Multiple choice questions

  • Which of the following media technologies was the quickest to reach 100 million users after its launch?
    • Telephone (landline)
      • No – that took 75 years.
    • World Wide Web
      • No, that took seven years.
    • Facebook
      • No, that took four years and six months.
    • Whatsapp
      • Yes, that took only three years and four months.
  • Which of the following is a correct list of the ‘five filters’ of mass media according to Chomsky and Herman’s “Manufacturing Consent: The Political Economy of the Mass Media”? (Select one.)

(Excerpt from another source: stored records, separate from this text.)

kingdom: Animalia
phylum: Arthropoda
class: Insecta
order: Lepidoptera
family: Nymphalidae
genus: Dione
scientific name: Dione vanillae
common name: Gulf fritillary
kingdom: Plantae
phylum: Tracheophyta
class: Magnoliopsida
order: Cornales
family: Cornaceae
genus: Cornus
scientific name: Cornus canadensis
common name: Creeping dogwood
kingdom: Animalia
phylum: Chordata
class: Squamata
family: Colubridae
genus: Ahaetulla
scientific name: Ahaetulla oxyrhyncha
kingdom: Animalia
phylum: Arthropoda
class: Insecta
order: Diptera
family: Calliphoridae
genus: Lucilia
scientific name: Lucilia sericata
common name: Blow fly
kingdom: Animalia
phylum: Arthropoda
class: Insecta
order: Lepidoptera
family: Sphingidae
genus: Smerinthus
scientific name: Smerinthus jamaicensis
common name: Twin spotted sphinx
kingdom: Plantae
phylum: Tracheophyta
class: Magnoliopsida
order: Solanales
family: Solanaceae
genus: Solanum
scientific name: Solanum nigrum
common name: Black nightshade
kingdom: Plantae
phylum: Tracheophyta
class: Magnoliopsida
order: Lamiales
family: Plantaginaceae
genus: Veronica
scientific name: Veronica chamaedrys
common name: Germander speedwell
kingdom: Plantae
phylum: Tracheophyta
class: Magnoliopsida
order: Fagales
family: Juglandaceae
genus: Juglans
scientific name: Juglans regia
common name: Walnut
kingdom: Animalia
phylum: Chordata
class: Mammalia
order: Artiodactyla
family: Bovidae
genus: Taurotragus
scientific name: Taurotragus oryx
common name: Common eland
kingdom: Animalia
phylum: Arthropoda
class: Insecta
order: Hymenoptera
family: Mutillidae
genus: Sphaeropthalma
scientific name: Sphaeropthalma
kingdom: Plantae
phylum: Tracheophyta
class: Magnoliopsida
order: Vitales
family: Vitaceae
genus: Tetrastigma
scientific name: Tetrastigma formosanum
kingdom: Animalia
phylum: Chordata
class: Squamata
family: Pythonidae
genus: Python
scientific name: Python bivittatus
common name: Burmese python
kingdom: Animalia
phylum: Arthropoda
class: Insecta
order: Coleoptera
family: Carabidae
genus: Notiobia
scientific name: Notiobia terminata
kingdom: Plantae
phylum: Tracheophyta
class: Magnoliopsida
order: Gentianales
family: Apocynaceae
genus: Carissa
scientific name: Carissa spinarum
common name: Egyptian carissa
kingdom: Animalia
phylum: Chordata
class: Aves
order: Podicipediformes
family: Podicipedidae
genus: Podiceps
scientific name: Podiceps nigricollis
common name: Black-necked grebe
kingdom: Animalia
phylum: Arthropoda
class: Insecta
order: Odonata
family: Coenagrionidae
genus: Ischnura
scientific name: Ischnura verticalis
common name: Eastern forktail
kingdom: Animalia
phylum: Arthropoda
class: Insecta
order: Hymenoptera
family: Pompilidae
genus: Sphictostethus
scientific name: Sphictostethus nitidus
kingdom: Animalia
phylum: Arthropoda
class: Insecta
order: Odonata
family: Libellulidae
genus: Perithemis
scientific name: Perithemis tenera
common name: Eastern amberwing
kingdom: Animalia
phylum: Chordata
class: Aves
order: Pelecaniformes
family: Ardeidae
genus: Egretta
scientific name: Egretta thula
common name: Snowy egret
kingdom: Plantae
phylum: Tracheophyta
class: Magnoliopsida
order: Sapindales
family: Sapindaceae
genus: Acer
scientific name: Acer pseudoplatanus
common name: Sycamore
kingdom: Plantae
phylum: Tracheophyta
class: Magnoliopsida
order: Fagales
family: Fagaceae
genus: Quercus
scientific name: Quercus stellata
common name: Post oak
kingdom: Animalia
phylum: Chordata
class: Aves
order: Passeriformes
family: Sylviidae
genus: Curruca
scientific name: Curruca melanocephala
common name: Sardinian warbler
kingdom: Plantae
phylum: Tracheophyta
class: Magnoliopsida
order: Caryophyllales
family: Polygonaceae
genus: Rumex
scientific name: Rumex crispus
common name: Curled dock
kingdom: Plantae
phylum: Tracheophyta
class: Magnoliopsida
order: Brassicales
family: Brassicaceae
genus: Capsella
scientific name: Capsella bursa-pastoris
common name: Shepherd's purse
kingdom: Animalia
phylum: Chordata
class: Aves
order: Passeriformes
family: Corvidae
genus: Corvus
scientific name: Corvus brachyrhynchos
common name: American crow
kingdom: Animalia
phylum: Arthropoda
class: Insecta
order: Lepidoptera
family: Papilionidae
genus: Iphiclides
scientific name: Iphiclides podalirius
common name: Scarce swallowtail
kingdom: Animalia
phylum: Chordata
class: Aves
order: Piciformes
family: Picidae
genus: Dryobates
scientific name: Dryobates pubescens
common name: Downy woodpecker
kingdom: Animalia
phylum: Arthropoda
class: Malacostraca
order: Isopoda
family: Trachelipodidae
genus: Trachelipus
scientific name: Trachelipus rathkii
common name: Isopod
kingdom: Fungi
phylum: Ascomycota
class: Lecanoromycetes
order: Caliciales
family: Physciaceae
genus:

    • Media ownership, advertising money, media elite, flak, the common enemy
      • That’s right.
    • Censorship, state ownership, the military, security services, government
      • That’s not right – look again at the resources on the ‘Manufacturing consent’ page.
    • Education, democracy, equality, freedom, accessibility
      • That’s not right – look again at the resources on the ‘Manufacturing consent’ page.
    • Transparency, accountability, responsibility, honesty, respect
      • That’s not right – look again at the resources on the ‘Manufacturing consent’ page.
  • Which two of the following are citizen journalism sites? (Tick two.)
    • GlobalVoices
      • Well done.
    • Twitter
      • No – Twitter is a primarily a social media site, though it is used by some citizen journalists.
    • Wired
      • No – this is a technology magazine.
    • Wikinews
      • Yes, well done.
  • Which of the following are recommended methods to help a reader determine whether an item of news on the internet is fake or not? (Tick all that apply – there are 3 correct answers.)
    • Check whether the url for the website is genuine
      • That’s right. By looking carefully at the url and the design of the website you may be able to spot an attempt to mimic a legitimate site.
    • Run a google search to see how many times the same story is appearing across the internet
      • No, by itself this is not reliable, as a story can easily go viral without being verified.
    • Check the details of the story across several different reputable news sources
      • Correct – reading laterally across multiple reputable news sources is a strategy to verify the reliability of a news item
    • Check whether the ‘about’ page of the source website looks credible
      • Yes – that can be a useful guide to the reliability of the source.